Neither of them had ever expected a long-term relationship to come from their time at the College. They both distinctly recalled the constant emphasis during orientation on a statistic that 60 percent of College alums marry other alums (despite the rumor’s pervasiveness, the true statistic is probably closer to 20 percent). “It wasn’t even crossing my mind as something to consider,” Maher said. “That was in no way a goal of college.”
“I love Williams, but the gay scene at Williams is abysmal,” Khederian added. “If you’re a member of the LGBTQ community at Williams … there was literally such slim pickings. I would always joke that there were eight gay guys at Williams, but truly, I one time counted and there were under 30 … so I was shocked — I’m still shocked that I’m a part of that statistic.”

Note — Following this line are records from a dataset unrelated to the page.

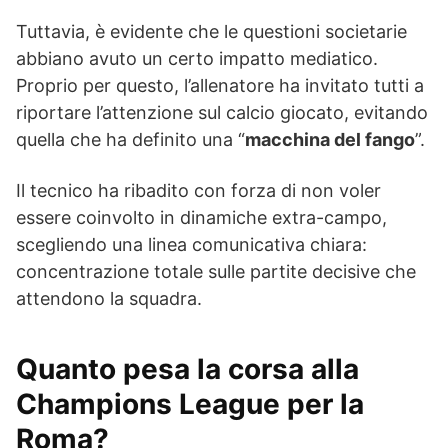
Tuttavia, è evidente che le questioni societarie
abbiano avuto un certo impatto mediatico.
Proprio per questo, l’allenatore ha invitato tutti a
riportare l’attenzione sul calcio giocato, evitando
quella che ha definito una “
macchina del fango
”.
Il tecnico ha ribadito con forza di non voler
essere coinvolto in dinamiche extra-campo,
scegliendo una linea comunicativa chiara:
concentrazione totale sulle partite decisive che
attendono la squadra.
Quanto pesa la corsa alla
Champions League per la
Roma?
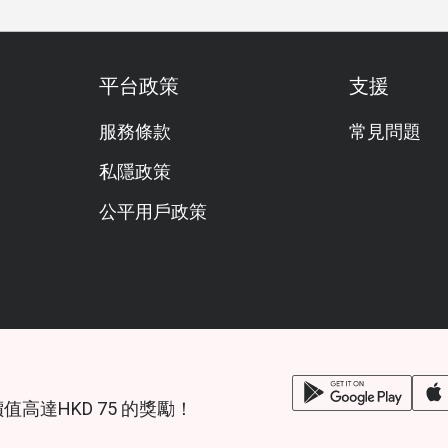
平台政策
支援
服務條款
常見問題
私隱政策
公平用戶政策
鎖價值高達HKD 75 的獎勵！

Lauren Bender ’15 and Tanzim Milkey ’15
“I feel incredibly grateful to the Williams housing department right now,” Lauren Bender said in her vows for her wedding in the summer of 2019. She and her husband-to-be were placed in the same entry and WOOLF group in their first year and spent the first couple weeks flirting their way through hikes and entry snacks.
Nothing happened until the first First Fridays — a College program cancelled after 2015 that hosted a dance at Goodrich Hall on every first Friday of the month — when Milkey, jealous of the person Bender was dancing with, went up to her and asked, “Do you want to dance with me?”
And the rest was history.
Neither Bender nor Milkey had expected to meet the person they would end up marrying in college, much less do so within the first few weeks of being on campus. “I was so excited to meet a lot of different people and date a lot of different people,” she said. “Like, you know, experiment, and that is just not how it went.”
“Like, 200% the same,” he laughed.
“We just got really lucky,” she said. “We clicked so instantaneously and fell in love so quickly. That’s not to say that everything has been easy ever since then, but we’ve been through a lot together.”
“We also come from two very different backgrounds,” he added. “There is no other place on Earth that we would have met outside of Williams because I grew up poor, and Lauren’s family paid full tuition.”
Culturally and ethnically, Bender and Milkey were very different as well. Milkey is Bangladeshi and Muslim, and Bender is Jewish. One of their most cherished memories is the first time their families and friends met.
“It was a blending of cultures, and the people that we love — a bunch of our friends got to meet each other for the first time,” he reminisced. “And they all clicked, and it was just all so harmonious and lovely.”
“Just the way that we were able to combine the cultures but still make it our own was really special,” she said.